50-cm Maksutov telescope (МТМ-500)


Primary mirror diameter0.5 m
Focal length6.5 m
Optical systemsMaksutov (f/13)
EquipmentCCD-camera in the coude focus
Coordinates44°43′35″ N;  34°00′55″ E


CCD-camera Apogee Alta U6


SensorKodak KAF1001E
Focusing device2″ Optec TCF-S Focuser
Filter wheelApogee FW50-9R with UBVRI filters
Frame size1024×1024 pixels, 12′.2×12′.2
Pixel size25 μm, 0″.71/pixel
Readnoise6.0 e-
Well Depth97000 e-
Dynamic resolution16 bits
CoolingDelta - 50°C. Operating temperature: -20°C
Achieving magnitude with a total exposure of 5 min (by summing 5 frames with 60-second exposure each one)17m.5 (R band)

50-cm Maksutov telescope MTM-500 was built at the Leningrad Optical and Mechanical Association (LOMO) in 1950. A high-sensitive television equipment was mounted at the coude focus in 1963. In 1964 A.N. Abramenko et al. recorded stars up to magnitude 20 over the 4-second exposition and this was a record at that time. The operative variation in modes of the TV equipment during the observations allowed V.V. Prokofjeva and V.P. Yepishev (1969) to acquire the entire light curve of the eclipsing variable star 442 Cas with an amplitude of more than 3.5 magnitude. A.N. Abramenko designed an electronic device for very short exposures. Photographs of the pulsar in the Crab Nebula with 2-ms exposures in 16 phases at the pulsation period equal to 32 ms were taken in 1970. During three oppositions of Mars about 100000 photographs of the planet in 4 and 10 spectral bands were taken, what made it possible to observe Martian clouds. In 1971 A.N. Abramenko and M.N. Naugolnaya were pioneers in observations of the beginning of the massive dust storm on Mars. The analysis of all TV observations of Mars allowed V.V. Prokofjeva to understand the authentic nature of the phenomenon of 'blue cleaning' on Mars and suggest the hypothesis about increasing dust in the Martian atmosphere. The whole experience has been summed up in the monograph "Television astronomy", edited by V.B. Nikonov.

In 1982 the telescope was equipped with a digital TV complex with isocon serving as an amplifier. The 20-cm meniscus telescope was mounted as a guide. With this guide it was possible to see on the monitor screen images of stars up to 15th magnitude in the field 50'x50' and up to 20th magnitude - at the MTM-500 with a field 10'x10'. These images were used for identification and manual guiding of the faint objects. With the 75-second exposition it was possible to measure brightness of stars up to 14th magnitude in the B, V or R (Johnson) filters with an accuracy of 1.0-1.5% and up to 18th magnitude ? with an accuracy of 10-15%. The simultaneous observations of objects up to 15th magnitude in the BVR bands were carried out.
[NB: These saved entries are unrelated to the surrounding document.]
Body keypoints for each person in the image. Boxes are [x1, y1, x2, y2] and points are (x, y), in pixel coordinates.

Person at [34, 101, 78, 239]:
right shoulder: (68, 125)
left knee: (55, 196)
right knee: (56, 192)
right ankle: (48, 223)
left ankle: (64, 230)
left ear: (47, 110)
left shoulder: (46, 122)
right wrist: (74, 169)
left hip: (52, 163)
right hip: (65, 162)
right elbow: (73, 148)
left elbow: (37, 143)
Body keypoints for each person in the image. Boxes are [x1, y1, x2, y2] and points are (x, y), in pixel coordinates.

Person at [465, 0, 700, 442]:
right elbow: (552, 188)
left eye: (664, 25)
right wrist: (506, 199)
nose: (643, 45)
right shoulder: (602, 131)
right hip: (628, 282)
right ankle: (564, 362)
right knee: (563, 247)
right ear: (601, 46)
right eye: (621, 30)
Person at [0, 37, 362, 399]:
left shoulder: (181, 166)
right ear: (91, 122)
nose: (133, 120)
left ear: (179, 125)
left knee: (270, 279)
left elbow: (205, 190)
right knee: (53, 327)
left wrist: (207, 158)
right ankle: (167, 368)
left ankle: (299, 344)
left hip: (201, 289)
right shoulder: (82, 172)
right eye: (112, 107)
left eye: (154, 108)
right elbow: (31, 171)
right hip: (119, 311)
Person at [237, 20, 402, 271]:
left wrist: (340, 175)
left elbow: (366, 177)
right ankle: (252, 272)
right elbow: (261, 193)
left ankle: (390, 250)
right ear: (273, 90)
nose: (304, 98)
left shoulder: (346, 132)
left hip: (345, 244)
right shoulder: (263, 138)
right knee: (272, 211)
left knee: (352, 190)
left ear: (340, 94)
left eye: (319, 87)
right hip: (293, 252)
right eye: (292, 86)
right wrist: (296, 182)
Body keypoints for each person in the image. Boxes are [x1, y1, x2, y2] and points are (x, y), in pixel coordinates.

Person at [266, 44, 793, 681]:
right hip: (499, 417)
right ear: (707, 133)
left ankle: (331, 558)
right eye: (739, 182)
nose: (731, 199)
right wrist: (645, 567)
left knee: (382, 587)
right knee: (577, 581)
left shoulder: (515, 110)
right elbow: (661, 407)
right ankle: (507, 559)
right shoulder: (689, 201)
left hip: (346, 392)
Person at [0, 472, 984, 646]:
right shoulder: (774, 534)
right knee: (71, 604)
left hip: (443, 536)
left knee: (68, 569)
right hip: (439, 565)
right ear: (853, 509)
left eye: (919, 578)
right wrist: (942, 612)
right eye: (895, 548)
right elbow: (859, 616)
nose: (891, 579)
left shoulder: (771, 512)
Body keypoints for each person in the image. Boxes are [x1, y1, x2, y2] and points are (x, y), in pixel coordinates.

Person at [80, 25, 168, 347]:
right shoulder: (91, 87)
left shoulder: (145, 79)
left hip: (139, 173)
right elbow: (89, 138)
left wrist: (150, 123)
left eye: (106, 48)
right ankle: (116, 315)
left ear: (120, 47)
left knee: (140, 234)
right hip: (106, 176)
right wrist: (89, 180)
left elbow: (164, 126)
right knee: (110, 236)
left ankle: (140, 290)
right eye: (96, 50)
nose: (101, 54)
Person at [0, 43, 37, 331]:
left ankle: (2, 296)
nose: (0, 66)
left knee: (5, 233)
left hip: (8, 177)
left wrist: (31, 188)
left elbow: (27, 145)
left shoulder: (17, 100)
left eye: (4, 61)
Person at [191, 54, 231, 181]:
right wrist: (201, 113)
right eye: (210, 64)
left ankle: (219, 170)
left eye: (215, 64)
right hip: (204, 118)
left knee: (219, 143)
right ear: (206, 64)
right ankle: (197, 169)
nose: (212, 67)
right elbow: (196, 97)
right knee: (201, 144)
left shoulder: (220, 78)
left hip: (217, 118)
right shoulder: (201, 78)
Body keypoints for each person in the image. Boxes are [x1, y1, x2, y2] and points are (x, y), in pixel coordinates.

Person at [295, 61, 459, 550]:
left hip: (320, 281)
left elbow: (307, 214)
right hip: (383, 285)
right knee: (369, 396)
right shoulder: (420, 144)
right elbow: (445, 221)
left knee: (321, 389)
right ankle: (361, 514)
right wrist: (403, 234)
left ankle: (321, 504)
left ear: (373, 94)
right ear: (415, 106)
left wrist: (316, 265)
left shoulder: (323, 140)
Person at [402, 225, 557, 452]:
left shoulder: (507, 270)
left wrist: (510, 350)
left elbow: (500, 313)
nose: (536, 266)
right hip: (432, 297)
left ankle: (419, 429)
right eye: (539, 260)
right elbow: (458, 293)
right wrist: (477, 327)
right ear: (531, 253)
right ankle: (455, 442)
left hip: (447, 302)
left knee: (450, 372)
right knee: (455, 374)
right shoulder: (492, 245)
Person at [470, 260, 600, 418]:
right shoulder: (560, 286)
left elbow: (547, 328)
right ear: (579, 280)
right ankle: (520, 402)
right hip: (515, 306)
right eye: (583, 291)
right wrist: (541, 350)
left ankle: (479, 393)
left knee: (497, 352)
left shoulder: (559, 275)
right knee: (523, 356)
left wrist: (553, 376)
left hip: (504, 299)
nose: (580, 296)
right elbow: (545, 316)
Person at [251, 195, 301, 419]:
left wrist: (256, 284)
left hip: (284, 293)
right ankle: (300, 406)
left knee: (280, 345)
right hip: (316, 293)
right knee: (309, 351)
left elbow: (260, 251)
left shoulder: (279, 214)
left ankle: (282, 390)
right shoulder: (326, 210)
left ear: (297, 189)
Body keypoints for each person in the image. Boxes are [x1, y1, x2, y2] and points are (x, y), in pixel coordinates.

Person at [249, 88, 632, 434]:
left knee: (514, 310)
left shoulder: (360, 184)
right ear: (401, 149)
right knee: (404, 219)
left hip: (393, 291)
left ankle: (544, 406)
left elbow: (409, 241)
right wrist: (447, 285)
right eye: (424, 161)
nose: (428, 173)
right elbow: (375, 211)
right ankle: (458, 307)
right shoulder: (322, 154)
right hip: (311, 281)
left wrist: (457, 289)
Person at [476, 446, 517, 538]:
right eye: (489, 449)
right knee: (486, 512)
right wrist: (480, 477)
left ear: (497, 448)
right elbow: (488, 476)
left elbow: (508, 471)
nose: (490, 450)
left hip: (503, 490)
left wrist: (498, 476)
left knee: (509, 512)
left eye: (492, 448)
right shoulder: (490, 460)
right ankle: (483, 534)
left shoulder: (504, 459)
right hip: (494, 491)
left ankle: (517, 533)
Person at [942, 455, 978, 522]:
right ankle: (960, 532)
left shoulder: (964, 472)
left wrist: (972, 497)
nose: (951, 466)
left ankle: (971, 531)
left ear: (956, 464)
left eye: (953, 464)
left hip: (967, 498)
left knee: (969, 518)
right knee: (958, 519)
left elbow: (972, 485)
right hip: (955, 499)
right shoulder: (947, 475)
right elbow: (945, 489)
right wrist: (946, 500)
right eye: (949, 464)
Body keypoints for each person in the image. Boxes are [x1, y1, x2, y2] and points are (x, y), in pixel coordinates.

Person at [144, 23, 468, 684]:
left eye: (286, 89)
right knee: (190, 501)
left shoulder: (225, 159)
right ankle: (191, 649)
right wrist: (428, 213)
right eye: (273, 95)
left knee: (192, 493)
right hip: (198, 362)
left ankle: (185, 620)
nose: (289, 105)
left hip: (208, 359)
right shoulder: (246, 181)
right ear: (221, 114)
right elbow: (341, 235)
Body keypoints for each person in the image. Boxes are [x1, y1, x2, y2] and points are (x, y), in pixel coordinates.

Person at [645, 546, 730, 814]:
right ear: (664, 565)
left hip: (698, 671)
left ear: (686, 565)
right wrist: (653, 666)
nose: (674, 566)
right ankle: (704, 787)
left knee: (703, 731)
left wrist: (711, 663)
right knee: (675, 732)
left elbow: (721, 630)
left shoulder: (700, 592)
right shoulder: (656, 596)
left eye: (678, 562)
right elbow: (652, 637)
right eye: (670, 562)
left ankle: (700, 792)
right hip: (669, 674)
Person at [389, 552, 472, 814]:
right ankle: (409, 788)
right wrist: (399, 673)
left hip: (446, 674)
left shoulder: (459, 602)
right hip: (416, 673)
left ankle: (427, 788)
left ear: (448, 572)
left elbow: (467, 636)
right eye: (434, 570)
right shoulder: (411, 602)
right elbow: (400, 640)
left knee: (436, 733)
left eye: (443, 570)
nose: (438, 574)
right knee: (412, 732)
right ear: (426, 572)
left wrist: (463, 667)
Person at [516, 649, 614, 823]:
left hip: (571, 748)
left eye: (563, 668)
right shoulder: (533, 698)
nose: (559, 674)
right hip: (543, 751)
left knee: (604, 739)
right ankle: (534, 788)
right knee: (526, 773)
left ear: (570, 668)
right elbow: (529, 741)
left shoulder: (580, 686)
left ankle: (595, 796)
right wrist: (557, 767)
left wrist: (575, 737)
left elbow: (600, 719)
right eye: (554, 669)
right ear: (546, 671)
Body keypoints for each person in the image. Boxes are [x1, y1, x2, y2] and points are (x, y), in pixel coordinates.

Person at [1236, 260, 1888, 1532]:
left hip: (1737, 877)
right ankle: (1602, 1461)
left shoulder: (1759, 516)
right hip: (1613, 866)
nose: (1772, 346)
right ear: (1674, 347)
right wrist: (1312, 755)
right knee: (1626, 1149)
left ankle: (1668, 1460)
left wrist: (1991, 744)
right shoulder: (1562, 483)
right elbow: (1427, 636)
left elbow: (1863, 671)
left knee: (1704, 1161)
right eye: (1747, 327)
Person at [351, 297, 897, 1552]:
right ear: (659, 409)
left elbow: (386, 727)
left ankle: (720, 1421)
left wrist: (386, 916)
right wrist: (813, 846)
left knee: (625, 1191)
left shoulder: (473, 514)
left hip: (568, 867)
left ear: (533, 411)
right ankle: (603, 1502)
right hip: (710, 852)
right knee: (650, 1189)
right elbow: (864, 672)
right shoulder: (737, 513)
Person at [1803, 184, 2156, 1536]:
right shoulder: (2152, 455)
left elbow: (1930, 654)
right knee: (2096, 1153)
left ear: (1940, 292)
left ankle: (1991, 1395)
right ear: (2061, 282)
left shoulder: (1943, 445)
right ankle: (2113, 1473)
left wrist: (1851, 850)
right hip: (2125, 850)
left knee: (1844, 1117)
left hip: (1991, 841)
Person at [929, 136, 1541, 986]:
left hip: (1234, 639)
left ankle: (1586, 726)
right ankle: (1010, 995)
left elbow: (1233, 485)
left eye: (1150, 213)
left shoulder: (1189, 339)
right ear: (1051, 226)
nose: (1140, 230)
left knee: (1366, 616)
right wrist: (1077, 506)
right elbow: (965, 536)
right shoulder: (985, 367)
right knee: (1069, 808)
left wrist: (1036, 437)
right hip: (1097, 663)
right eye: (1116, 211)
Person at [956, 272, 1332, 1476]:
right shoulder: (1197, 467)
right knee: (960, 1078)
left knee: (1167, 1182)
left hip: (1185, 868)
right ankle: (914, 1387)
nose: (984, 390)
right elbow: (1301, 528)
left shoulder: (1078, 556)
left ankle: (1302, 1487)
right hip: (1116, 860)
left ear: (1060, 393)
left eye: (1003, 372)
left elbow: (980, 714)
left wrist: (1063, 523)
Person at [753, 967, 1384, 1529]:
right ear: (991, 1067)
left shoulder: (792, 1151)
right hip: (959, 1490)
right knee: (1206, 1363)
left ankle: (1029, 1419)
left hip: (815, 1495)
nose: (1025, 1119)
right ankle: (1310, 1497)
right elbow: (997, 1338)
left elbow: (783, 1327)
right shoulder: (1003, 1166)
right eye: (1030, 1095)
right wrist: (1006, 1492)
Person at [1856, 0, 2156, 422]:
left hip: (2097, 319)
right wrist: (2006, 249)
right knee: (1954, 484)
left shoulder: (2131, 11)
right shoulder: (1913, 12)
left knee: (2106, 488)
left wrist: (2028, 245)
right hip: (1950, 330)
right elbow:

The original slitless spectrograph enabled to obtain absolute energy distribution of the point sources up to 14th magnitude with a spectral resolution of 60 A and 40 A and exposure time of several minutes. The telescope was used for observations of faint stars, asteroids, comets and other objects. The photometric observations allowed to discover the existence of such asteroids as 87 Sylvia (V.V. Prokofjeva and D.I. Demchik) and 423 Diotima (V.V. Prokofjeva and L.G. Karachkina). In 1994 as a result of spectral television surveillance V.V. Prokofjeva and V.P. Tarashchuk detected high-speed sodium clouds in the Jupiter’s magnetosphere before the collision with a fragment Q of the Shoemaker-Levy 9 comet.

The long-term spectrophotometric observations of asteroids were performed with a digital television complex MTM-500C. To accomplish this task, the modernization of the MTM-500 was implemented with the aim of accurate guiding asteroids on the celestial sphere. The new techniques for obtaining spectra of the asteroids with brightness from 7m to 12m allowed to fulfil accurate relative intensity measurements of about 1% with 0.5-6-minute exposure and spectral resolution of 60 A or 40 A. During 5 years more than 3500 spectra of E-, S-, M- asteroids were acquired.

In 2014 a CCD camera with a set of UBVRI filters was mounted on the telescope and systematic observations of exoplanet transits were started.